Ventilation was performed using a Neopuff Infant Resuscitator (Fisher & Paykel Healthcare, Auckland, New Zealand), a pressure limited T-piece device. Initial settings were a gas flow of 8 L/min, peak inflating pressure of 30 cmH2O and positive end expiratory pressure of 5 cmH2O. A size 0/1 Laerdal round facemask was used (Laerdal Silicone facemask, Laerdal, Stavanger, Norway). A Laerdal Resusci Baby manikin was modified by inserting a 50 mL test lung (Dräger, Lubeck, Germany) to create a leak-free system, as previously described.13 A Florian respiratory monitor (Acutronic Medical Systems, Switzerland) measured airway flow and gas pressure using a dual hot wire anemometer flow sensor, placed between the facemask and T-piece. The monitor integrates the flow signal to calculate the Vt. Airway pressure was measured via a pressure line connected proximal to the test lung.13 Respiratory data were captured and recorded using Spectra software (Grove Medical, London, UK). Respiratory waves were analysed inflation by inflation by a single researcher (EOC) using Spectra and LabChart software (ADInstruments, Dunedin, New Zealand). Facemask leak was defined as the difference between inflating and deflating (‘expiratory’) Vt, expressed as a percentage of the inflating volume.13 For each individual participant a mean leak of all the inflations performed during the assessment period was calculated. Respiratory data during mask ventilation were measured twice, before training to obtain baseline data and immediately after the training period to measure outcome data.
Outcome measures
The primary outcome measure was mean facemask leak during participant mask ventilation, performed shortly after the ventilation training session. For half-day ‘first response’ courses this was at the completion of their training, for the full-day ‘advanced’ programme, this marked the halfway point. The post-training facemask leak was compared between the control and intervention groups. During all assessments, each participant performed facemask ventilation for 30 s, blinded to the RFM and without instruction. Secondary outcomes were expired Vt and stability of Vt (SD). Peak inflating pressure data were also collected. Facemask leak post-training was chosen as the primary outcome, as it is an objective and measurable training outcome that has frequently been reported in newborn resuscitation studies.8 9 11 Facemask leak is also directly attributable to the device used, as opposed to Vt, which is dependent on multiple factors such as lung compliance, respiratory disease and positive airway pressure administered. While Vt is an important secondary outcome in this study, it was not possible to select a meaningful range to target in a manikin model.
Statistical analysis
Facemask leak of 30%–54% has been reported in neonatal facemask ventilation studies in tertiary settings.6 8 9 As our participants were recruited from both tertiary and non-tertiary settings, we assumed a mean leak of 50% in the control group and an SD of 30%. To detect a clinically significant 10% absolute difference in post-training leak (50% vs 40%) between the intervention and control arms, a sample size of 382 (191 in each arm, with 90% power, two-tailed alpha error of 0.05) was required.

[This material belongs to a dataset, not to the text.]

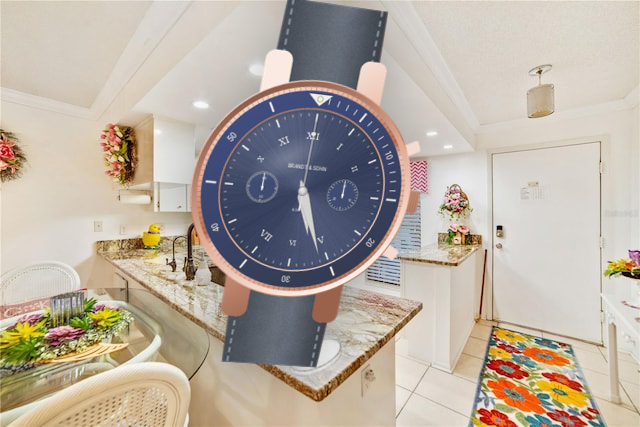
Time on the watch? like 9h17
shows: 5h26
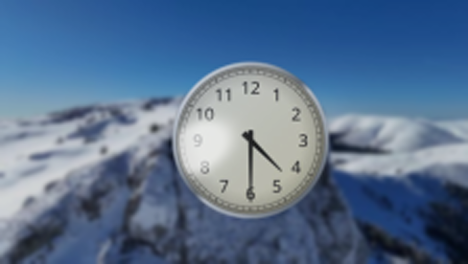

Continuous data are presented as mean (SD) for normally distributed variables and median (IQR) when the distribution is skewed. Continuous data from each participant were summarised as mean or median. Outcome variables were analysed by using the Student’s t-test for parametric comparison and Mann-Whitney U test for non-parametric comparison of continuous variables. Differences of means and 95% CIs were estimated using the Student’s t-test and differences of medians and 95% CIs were estimated using quantile regression analysis. Categorical data are expressed as number and percentages and were analysed using the Χ2 test. The Spearman correlation coefficient was used to estimate the relationship between leak and the operators’ years of experience. Data were analysed using Stata software (Intercooled V.14, StataCorp, College Station, Texas, USA).
Results
Participants were recruited from 12May 2016 to 10November 2017. Recruitment was stopped when the predefined sample size was achieved. Participants were recruited at 13 NeoResus courses. Four hundred and two participants were assessed for eligibility at 38 courses and were approached for consent to participate. Two refused consent. Four hundred were randomised and 388 were analysed, 194 in each group (figure 1). An intention-to-treat analysis was performed. Twelve postrandomisation exclusions occurred as there was a failure to record the primary outcome data at one course due to human error. Six of these exclusions were in each group. Participants consisted of 102 (31%) doctors, 182 (47%) midwives and 104 (27%) nurses/other professional/student. Demographic characteristics in both groups were similar (table 1). Participants worked in a wide variety of settings (primary, secondary and tertiary neonatal care) and locations throughout Australia (table 1).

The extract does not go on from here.